- Задание -
Перепишите из текста для чтения отрывок, начиная со слов "было времени для" и заканчивая словами "пропустить встретившейся добычи.".

Лишь одного мы не могли прочесть в, снежной летописи: с которым из героев

бурного романа ушла самочка по этому пути. Был ли это тот, который сопровождал ее

раньше, или случайная встреча стала для него роковой? Сравнивая следы, мы пытались

разрешить и этот вопрос, но – увы! – искрящийся ковер не желал выдать тайны.

Еще чаще встречались следы леммингов. Их одинаково много было и на берегу и

на льду. Следы беспорядочно петляли в различных направлениях и говорили о том, что

пригревающее солнце вернуло к деятельности грызунов, проводивших зиму под

снежным покровом. Вероятно, при тщательной расшифровке строчек, оставленных

лапками зверьков, можно было бы прочесть не одну интересную историю, но у нас не

было времени для такого кропотливого занятия. Только случайно мы наткнулись на

следы трагедии. След лемминга встретился со следом песца. Грызун бросился в

сторону, сделал несколько зигзагов, но, конечно, не мог уйти от зубов быстроногого

хищника. Однако песец не съел своей жертвы, [223] а закопал ее в снег. Сомнительно,

чтобы он собрался вернуться за своей добычей. Да и вряд ли в этом могла появиться

нужда. Леммингов достаточно было всюду. Скорее всего здесь сказался инстинкт песца.

Как истый хищник, он, даже сытый, не мог пропустить встретившейся добычи.

Перед остановкой мы поймали на льду сначала одного, потом другого лемминга.

Посадили зверюшек в банку из-под пеммикана и могли рассмотреть их во всех

подробностях. Оба они были в зимних нарядах – брюшко светлосерое, спинка заметно

темнее – чуть серебристая, с темнокоричневой, почти черной полоской по хребту.

Один из леммингов достигал в длину 15 сантиметров, другой – не более 13. Толстые и

широкие, на низеньких ножках, они похожи были на пушистые детские рукавички или,

еще больше, на подушечки для булавок. Хвостики, длиной в полтора сантиметра,

напоминали петельки, за которые подвешиваются такие подушечки. Когда кто-либо из

нас протягивал руку, зверюшки принимали явно угрожающую позу и отчаянно пищали.

Тогда во рту у них были видны длинные изогнутые резцы, а из шерсти на подошвах

передних лапок высовывались длинные, но плоские и тупые когти, приспособленные к

разгребанию снега, но никак не для защиты. Единственным оружием леммингов

является угрожающий писк, но вряд ли он способен остановить песца, сову,

бургомистра или поморника – извечных врагов маленького грызуна. Даже нора летом

спасает его только от птиц, но никак не от песца.

- Записи данных -

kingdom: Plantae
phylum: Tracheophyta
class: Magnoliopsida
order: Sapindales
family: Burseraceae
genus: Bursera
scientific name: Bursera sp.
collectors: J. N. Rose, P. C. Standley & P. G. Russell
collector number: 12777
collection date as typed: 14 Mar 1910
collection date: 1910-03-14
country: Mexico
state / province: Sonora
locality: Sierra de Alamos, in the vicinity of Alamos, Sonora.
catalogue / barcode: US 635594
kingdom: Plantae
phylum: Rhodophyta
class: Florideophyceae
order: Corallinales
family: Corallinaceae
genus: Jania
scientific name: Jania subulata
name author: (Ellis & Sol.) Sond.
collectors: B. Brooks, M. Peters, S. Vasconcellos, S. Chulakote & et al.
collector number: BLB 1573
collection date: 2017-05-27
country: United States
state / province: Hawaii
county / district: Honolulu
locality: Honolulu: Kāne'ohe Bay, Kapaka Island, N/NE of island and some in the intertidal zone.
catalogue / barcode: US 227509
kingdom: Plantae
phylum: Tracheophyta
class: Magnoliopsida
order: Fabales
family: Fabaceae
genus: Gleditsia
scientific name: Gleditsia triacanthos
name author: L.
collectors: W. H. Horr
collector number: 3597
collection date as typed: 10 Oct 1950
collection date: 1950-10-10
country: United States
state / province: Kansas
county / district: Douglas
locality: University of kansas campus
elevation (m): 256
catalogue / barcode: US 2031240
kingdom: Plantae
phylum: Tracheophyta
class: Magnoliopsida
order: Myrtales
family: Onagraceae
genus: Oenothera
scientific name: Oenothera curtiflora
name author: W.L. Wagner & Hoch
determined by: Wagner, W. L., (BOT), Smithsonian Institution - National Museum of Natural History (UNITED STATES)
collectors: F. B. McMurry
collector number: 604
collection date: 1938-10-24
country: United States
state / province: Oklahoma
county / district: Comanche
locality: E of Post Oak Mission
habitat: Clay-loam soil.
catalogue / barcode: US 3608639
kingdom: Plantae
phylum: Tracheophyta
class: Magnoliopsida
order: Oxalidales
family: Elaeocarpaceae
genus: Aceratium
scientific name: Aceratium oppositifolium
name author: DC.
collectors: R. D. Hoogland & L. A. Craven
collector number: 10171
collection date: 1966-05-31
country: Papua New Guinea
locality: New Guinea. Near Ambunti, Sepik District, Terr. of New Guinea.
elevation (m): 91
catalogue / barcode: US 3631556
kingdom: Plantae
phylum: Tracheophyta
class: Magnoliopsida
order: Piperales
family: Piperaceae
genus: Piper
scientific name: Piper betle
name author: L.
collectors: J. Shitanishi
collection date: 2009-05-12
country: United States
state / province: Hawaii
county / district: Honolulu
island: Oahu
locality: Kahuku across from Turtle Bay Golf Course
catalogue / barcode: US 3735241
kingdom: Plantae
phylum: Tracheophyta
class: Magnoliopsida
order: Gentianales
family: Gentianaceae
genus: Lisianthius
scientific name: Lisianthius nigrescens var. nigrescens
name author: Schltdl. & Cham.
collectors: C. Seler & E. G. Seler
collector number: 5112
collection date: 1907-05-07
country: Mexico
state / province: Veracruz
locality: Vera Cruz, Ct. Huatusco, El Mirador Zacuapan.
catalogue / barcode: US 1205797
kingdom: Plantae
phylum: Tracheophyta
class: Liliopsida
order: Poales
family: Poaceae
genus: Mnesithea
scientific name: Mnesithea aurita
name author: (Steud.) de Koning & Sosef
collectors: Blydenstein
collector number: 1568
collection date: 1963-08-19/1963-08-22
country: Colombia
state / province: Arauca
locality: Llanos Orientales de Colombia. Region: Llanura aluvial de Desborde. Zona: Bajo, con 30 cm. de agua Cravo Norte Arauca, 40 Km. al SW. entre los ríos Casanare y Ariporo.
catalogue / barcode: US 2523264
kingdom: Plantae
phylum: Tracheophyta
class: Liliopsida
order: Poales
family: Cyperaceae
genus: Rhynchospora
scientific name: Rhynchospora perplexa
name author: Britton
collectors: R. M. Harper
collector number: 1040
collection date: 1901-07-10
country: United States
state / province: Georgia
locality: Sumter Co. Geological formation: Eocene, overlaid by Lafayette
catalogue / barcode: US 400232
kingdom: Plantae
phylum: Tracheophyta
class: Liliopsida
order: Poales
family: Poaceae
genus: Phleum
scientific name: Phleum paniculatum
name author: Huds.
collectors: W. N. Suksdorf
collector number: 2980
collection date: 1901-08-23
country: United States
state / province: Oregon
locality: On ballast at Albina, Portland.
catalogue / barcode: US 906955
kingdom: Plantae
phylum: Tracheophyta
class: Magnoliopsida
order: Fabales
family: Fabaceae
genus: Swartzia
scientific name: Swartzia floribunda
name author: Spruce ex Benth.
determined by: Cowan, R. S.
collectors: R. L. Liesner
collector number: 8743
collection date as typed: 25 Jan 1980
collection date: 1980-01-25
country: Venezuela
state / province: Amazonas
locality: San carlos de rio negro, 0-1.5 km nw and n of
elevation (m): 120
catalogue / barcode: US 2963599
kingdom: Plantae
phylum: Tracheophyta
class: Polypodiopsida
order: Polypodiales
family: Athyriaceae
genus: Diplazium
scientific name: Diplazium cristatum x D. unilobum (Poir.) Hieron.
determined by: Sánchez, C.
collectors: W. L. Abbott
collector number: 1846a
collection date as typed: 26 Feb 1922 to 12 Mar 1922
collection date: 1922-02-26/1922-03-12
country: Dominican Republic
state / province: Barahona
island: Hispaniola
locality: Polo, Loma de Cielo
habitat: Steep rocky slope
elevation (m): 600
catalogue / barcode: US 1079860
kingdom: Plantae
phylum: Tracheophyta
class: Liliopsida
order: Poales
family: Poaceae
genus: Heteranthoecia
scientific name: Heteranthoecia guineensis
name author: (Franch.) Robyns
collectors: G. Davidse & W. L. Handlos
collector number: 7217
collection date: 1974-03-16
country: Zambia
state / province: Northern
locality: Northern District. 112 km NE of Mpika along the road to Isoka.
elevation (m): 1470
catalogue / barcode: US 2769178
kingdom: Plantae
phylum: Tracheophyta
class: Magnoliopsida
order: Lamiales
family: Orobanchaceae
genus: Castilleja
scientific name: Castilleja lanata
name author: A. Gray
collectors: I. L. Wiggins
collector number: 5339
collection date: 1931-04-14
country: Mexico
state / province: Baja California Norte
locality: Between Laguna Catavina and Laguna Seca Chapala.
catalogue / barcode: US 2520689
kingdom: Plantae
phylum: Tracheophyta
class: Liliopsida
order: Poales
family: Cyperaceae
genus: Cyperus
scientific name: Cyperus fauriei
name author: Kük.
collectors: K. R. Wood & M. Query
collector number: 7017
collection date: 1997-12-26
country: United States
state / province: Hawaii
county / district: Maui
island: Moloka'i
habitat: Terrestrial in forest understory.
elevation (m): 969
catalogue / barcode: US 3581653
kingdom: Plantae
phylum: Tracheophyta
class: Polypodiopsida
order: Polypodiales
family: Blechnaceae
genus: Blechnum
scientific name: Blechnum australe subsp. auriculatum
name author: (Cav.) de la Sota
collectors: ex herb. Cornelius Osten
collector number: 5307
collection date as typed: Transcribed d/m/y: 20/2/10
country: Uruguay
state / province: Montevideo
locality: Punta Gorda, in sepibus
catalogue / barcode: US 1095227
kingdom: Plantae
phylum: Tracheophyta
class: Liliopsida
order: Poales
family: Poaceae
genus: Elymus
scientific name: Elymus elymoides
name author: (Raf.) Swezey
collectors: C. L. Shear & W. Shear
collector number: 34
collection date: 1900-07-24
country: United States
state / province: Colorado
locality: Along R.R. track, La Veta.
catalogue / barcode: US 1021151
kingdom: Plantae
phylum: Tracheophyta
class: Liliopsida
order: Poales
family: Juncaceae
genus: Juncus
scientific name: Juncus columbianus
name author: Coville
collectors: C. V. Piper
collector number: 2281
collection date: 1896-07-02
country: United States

- Решение -
было времени для такого кропотливого занятия. Только случайно мы наткнулись на

следы трагедии. След лемминга встретился со следом песца. Грызун бросился в

сторону, сделал несколько зигзагов, но, конечно, не мог уйти от зубов быстроногого

хищника. Однако песец не съел своей жертвы, [223] а закопал ее в снег. Сомнительно,

чтобы он собрался вернуться за своей добычей. Да и вряд ли в этом могла появиться

нужда. Леммингов достаточно было всюду. Скорее всего здесь сказался инстинкт песца.

Как истый хищник, он, даже сытый, не мог пропустить встретившейся добычи.